§ **To do**: The records below are to be reproduced word for word.
◆ ◆ ◆ ◆
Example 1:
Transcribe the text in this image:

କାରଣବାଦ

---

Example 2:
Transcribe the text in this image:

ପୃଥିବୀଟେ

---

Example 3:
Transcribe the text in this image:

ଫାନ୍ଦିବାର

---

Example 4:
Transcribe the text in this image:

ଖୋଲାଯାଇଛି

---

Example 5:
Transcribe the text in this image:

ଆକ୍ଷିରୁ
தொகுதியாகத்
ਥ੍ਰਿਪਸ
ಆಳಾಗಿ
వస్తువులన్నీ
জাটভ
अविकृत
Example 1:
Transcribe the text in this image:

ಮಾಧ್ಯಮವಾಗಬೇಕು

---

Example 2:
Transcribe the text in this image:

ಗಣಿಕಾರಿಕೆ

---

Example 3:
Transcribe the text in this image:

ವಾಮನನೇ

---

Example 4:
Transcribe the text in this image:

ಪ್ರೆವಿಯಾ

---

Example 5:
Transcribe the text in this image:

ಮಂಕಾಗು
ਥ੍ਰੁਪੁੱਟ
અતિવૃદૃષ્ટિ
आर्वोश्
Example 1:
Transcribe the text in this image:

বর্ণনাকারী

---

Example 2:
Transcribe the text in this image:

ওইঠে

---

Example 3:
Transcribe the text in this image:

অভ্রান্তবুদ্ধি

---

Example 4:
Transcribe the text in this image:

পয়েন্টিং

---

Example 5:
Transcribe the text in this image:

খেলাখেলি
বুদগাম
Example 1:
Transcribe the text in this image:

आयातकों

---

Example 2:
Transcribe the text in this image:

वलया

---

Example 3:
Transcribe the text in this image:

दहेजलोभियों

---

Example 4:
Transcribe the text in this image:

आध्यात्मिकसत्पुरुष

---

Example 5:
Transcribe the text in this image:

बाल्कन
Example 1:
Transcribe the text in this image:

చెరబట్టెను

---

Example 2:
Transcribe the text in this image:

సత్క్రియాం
◆ ◆ ◆ ◆
§ **Answer to this problem**:
Example 1:
Transcribe the text in this image:

କାରଣବାଦ

---

Example 2:
Transcribe the text in this image:

ପୃଥିବୀଟେ

---

Example 3:
Transcribe the text in this image:

ଫାନ୍ଦିବାର

---

Example 4:
Transcribe the text in this image:

ଖୋଲାଯାଇଛି

---

Example 5:
Transcribe the text in this image:

ଆକ୍ଷିରୁ
தொகுதியாகத்
ਥ੍ਰਿਪਸ
ಆಳಾಗಿ
వస్తువులన్నీ
জাটভ
अविकृत
Example 1:
Transcribe the text in this image:

ಮಾಧ್ಯಮವಾಗಬೇಕು

---

Example 2:
Transcribe the text in this image:

ಗಣಿಕಾರಿಕೆ

---

Example 3:
Transcribe the text in this image:

ವಾಮನನೇ

---

Example 4:
Transcribe the text in this image:

ಪ್ರೆವಿಯಾ

---

Example 5:
Transcribe the text in this image:

ಮಂಕಾಗು
ਥ੍ਰੁਪੁੱਟ
અતિવૃદૃષ્ટિ
आर्वोश्
Example 1:
Transcribe the text in this image:

বর্ণনাকারী

---

Example 2:
Transcribe the text in this image:

ওইঠে

---

Example 3:
Transcribe the text in this image:

অভ্রান্তবুদ্ধি

---

Example 4:
Transcribe the text in this image:

পয়েন্টিং

---

Example 5:
Transcribe the text in this image:

খেলাখেলি
বুদগাম
Example 1:
Transcribe the text in this image:

आयातकों

---

Example 2:
Transcribe the text in this image:

वलया

---

Example 3:
Transcribe the text in this image:

दहेजलोभियों

---

Example 4:
Transcribe the text in this image:

आध्यात्मिकसत्पुरुष

---

Example 5:
Transcribe the text in this image:

बाल्कन
Example 1:
Transcribe the text in this image:

చెరబట్టెను

---

Example 2:
Transcribe the text in this image:

సత్క్రియాం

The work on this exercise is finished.